▶ SELECTED PASSAGE:
--- START ---

In force, Dec. 4, 1838.
AN ACT to prohibit the circulation of bank notes of a less denomination than five dollars.
1
No person allowed to issue notes less than five dollars.
Penalty for so doing.
Proviso.
Sec.[Section] 1. Be it enacted by the People of the State of Illinois, represented in the General Assembly, That from and after the first day of September next, no person or persons shall be permitted to utter or pass in this State, as or in lieu of money, any bank bill or note, made or issued by any banking institution, or purporting to have been made or issued by any banking institution, of a less denomination, or for a less sum than five dollars; and each and every person or persons offending herein, shall forfeit and pay the sum of five dollars for every offence; which may be recovered, with cost of suit, by action of debt, or assumpsit, before any justice of the peace, by any person who will sue for the same: Provided, The provisions of this act shall not apply to the uttering or passing of any bank bill or note, issued by any banking institution in this State authorized by its charter to make, utter, or issue, bills or notes of a less denomination than five dollars.2
Such notes not collectable.

--- END ---

▶ INPUT DATA:
--- START ---

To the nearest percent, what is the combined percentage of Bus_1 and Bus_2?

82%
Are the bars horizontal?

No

--- END ---
--- START ---

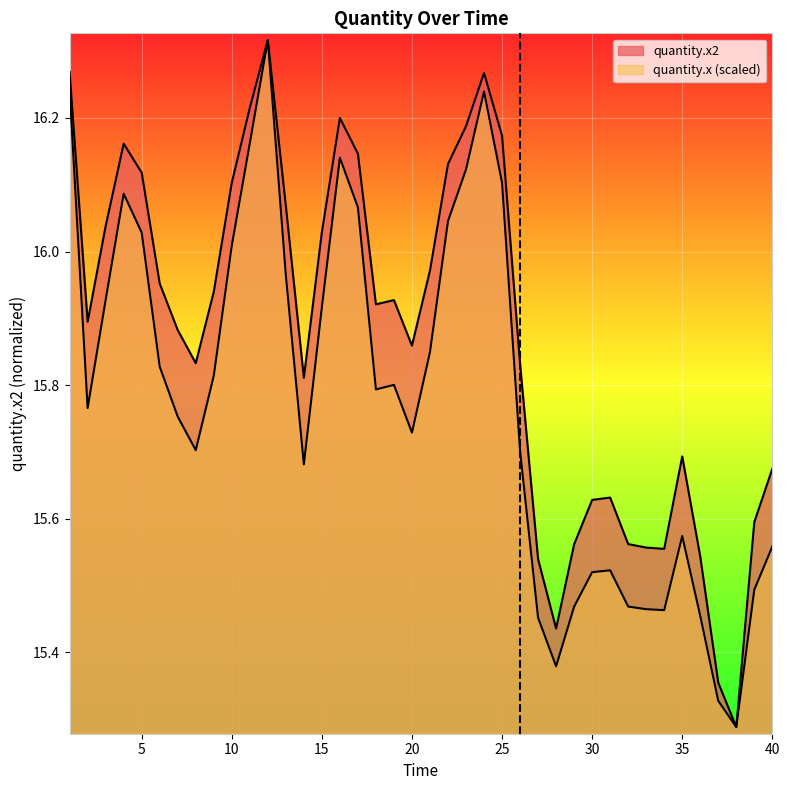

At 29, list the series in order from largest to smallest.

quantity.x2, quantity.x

--- END ---
--- START ---

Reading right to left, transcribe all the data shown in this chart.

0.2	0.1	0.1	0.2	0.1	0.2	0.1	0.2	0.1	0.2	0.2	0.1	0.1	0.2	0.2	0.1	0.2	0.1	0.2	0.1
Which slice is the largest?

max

--- END ---

▶ EXPLORE THE MATERIAL:
A - Condense the paragraph of the bank note act that begins "Sec.[Section] 1. Be it enacted" into a short list that keeps its main facts.
B - Resume the bank note act after its final line, "Such notes not collectable."
You can set the material aside; it plays no part here.

▶ WRITTEN ANSWERS:
A -
- Starting the first day of September next, no one in Illinois may utter or pass, as or in place of money, any bank bill or note for less than five dollars that was issued, or claims to have been issued, by a banking institution.
- Each offense carries a forfeit of five dollars.
- Anyone willing to sue may recover the penalty, with costs, through an action of debt or assumpsit before any justice of the peace.
- The act does not cover such bills or notes from a banking institution in Illinois whose charter allows it to issue notes under five dollars.

B -
Sec. 2. That any person or persons who shall use or lend any bill or note of any bank within the provisions of the first section of this act, for a less denomination than five dollars, and who shall take obligations in writing, or verbal promise, for the re-payment thereof, of any note or bill of the charter (character) and description aforesaid, loaned as aforesaid, shall not be permitted to collect the same; and it shall be competent for the defendant, in any suit brought for the collection thereof, to plead that the obligation in writing, or verbal promise, was made and executed or given for and in consideration of notes and bills of a less denomination than five dollars, made, uttered, and issued by incorporated companies, or by banking institutions, other than those excepted in the proviso to the first section of this act; which plea, when so made, shall be deemed good in law: and the plea so pleaded shall be deemed a bar to the action.

<Page 2>
Plea in bar of demand, good.
Liability of issuing.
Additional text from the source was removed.